The major difference between market value and market price is that the market value, in the eyes of the seller, might be much more than what a buyer will pay for the property or it’s true market price. Value can create demand, which can influence price. But, without the demand function, value alone cannot influence price. As supply increases and demand decreases, price goes down, and value is not influential. As supply decreases and demand increases, the price will rise, and value will influence price. Market value and market price can be equal in a balanced market.
However, buyers and sellers can view value differently. A seller might feel that their in-ground pool is a benefit, but the buyer could see it as a negative and place less value on the property. Or the seller could feel the new roof they put on the house has great value; however, the buyer places no value on this because they expect the property to have a roof in good condition. Or a builder might feel he has superior quality and demand a higher price, but the buyer places less value on quality and more value on the lot, neighborhood and floor plan of the property.
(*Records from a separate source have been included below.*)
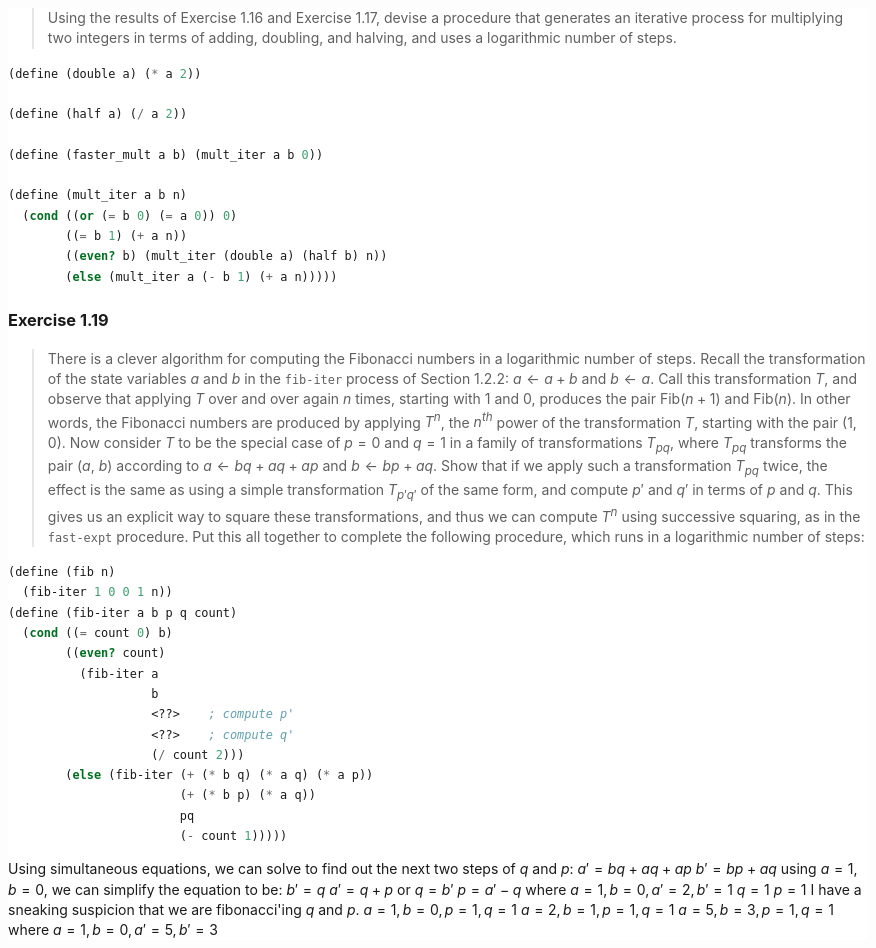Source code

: > Using the results of Exercise 1.16 and Exercise 1.17, devise a procedure that generates an iterative process for multiplying two integers in terms of adding, doubling, and halving, and uses a logarithmic number of steps.

```scheme
(define (double a) (* a 2))

(define (half a) (/ a 2))

(define (faster_mult a b) (mult_iter a b 0))

(define (mult_iter a b n)
  (cond ((or (= b 0) (= a 0)) 0)
        ((= b 1) (+ a n))
        ((even? b) (mult_iter (double a) (half b) n))
        (else (mult_iter a (- b 1) (+ a n)))))
```
### Exercise 1.19
> There is a clever algorithm for computing the Fibonacci numbers in a logarithmic number of steps. Recall the transformation of the state variables $a$ and $b$ in the `fib-iter` process of Section 1.2.2: $a \leftarrow a+b$ and $b \leftarrow a$. Call this transformation $T$, and observe that applying $T$ over and over again $n$ times, starting with 1 and 0, produces the pair Fib($n+1$) and Fib($n$). In other words, the Fibonacci numbers are produced by applying $T^n$, the $n^{th}$ power of the transformation $T$, starting with the pair (1, 0). Now consider $T$ to be the special case of $p=0$ and $q=1$ in a family of transformations $T_{pq}$, where $T_{pq}$ transforms the pair ($a$, $b$) according to $a \leftarrow bq+aq+ap$ and $b \leftarrow bp + aq$. Show that if we apply such a transformation $T_{pq}$ twice, the effect is the same as using a simple transformation $T_{p'q'}$ of the same form, and compute $p'$ and $q'$ in terms of $p$ and $q$. This gives us an explicit way to square these transformations, and thus we can compute $T^n$ using successive squaring, as in the `fast-expt` procedure. Put this all together to complete the following procedure, which runs in a logarithmic number of steps:
```scheme
(define (fib n)
  (fib-iter 1 0 0 1 n))
(define (fib-iter a b p q count)
  (cond ((= count 0) b)
        ((even? count)
          (fib-iter a
                    b
                    <??>    ; compute p'
                    <??>    ; compute q'
                    (/ count 2)))
        (else (fib-iter (+ (* b q) (* a q) (* a p))
                        (+ (* b p) (* a q))
                        pq
                        (- count 1)))))
```

Using simultaneous equations, we can solve to find out the next two steps of $q$ and $p$:
$a' = bq+aq+ap$
$b' = bp+aq$
using $a=1,b=0$, we can simplify the equation to be:
$b' = q$
$a' = q+p$
or
$q=b'$
$p=a'-q$
where $a=1,b=0,a'=2,b'=1$
$q=1$
$p=1$
I have a sneaking suspicion that we are fibonacci'ing $q$ and $p$.
$a=1,b=0,p=1,q=1$
$a=2,b=1,p=1,q=1$
$a=5,b=3,p=1,q=1$
where $a=1,b=0,a'=5,b'=3$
Value is not always about bricks and mortar. Some buyers might pay more for a property based on personal value-added items. For example, Buyer A, who does not drive, values a property higher than Buyer B because the property is next to a bus line. Or the property could be close to a school or close to a doctor’s office for someone who has children or a medical condition.
The question is, “How much is that worth to a buyer?” as there is always a limit to what a buyer will pay and what the property will be appraised for by a bank. Value is truly in the eye of the beholder. Some buyers might see value in the property but might not pay more if there is no demand. In most cases market price will trump market value in a buyer’s market.